The Janesville School Board voted for a third time on an expansion and passed it Tuesday night, 5-4.

The board had twice rejected the idea of adding a third-grade and a fourth-grade challenge class at Madison Elementary School starting in September, both on close votes.

The difference Tuesday night was the April 2 elections, which removed Peter D. Severson from the board. Severson had voted against the expansion.

Replacing Severson was Cathy Myers, who voted for it Tuesday.

Some board members had concerns about the cost, so Kristin Hesselbacher proposed adding only the third-grade

class for the coming year. That proposal is what passed Tuesday.

But passions ran high, and at the end of the meeting, board member David DiStefano asked that at a future meeting the board consider removing the third-grade Challenge Program from Roosevelt Elementary School.

Roosevelt Elementary has the Challenge Program in grades 3-5. The board voted last year to add the third-grade class there.

DiStefano and Deborah Schilling were particularly passionate in opposition to the expansion.

"It makes me a little crazy with this, that we're going for this for the third time," DiStefano said.

DiStefano said he had heard little advocacy from the public for the change, and he said the latest proposal came from a board member, not the administration, which he took as an indication of how important it was to the administration.

The approximate $90,000—for the third-grade teacher and for added hours for music, art, physical education and Chinese teaching—could be used for other purposes that would serve more students, DiStefano suggested.

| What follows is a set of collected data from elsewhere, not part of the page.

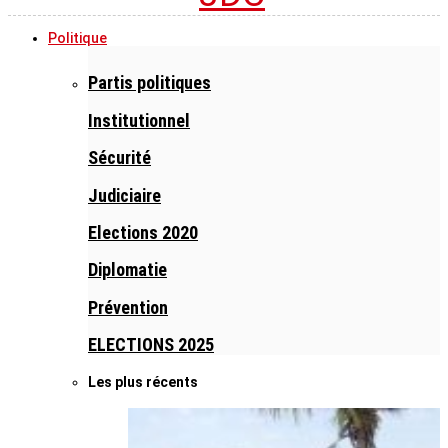
Politique
Partis politiques
Institutionnel
Sécurité
Judiciaire
Elections 2020
Diplomatie
Prévention
ELECTIONS 2025
Les plus récents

Some have argued that without the expansion, the students on a waiting list would not get the kind of education they need and deserve. Other programs likely have waiting lists, too, but that doesn't mean the district will expand programs for them, DiStefano said.

Bill Sodemann said the $90,000 is not the net cost because the program could draw students and revenue from outside the district.

DiStefano suggested that Myers, as a new board member, could abstain from the vote, as some have done in the past.

Schilling said expanding the program is "premature" because there has not been a study showing the effectiveness of the Challenge Program.

"I like indisputable data," Schilling said.

"We can't throw money at everything," she added.

Schilling suggested the money could be used for other needs, including re-establishing academic and custodial positions which were cut two years ago.

Gifted students could be served in their home schools, Schilling suggested.

Myers, a teacher, said it is difficult to teach a class when gifted students are added to the range of abilities among the students. Gifted students have special needs, just as those with disabilities do, Myers said.

Ardrey, who voted against the expansion, hinted he might change that vote after the administration presents a plan for overhauling the district's services to all the gifted students. That presentation is scheduled for May 14.

Ardrey has said he would not vote for additions to the Challenge Program until he sees a comprehensive plan for all the gifted students.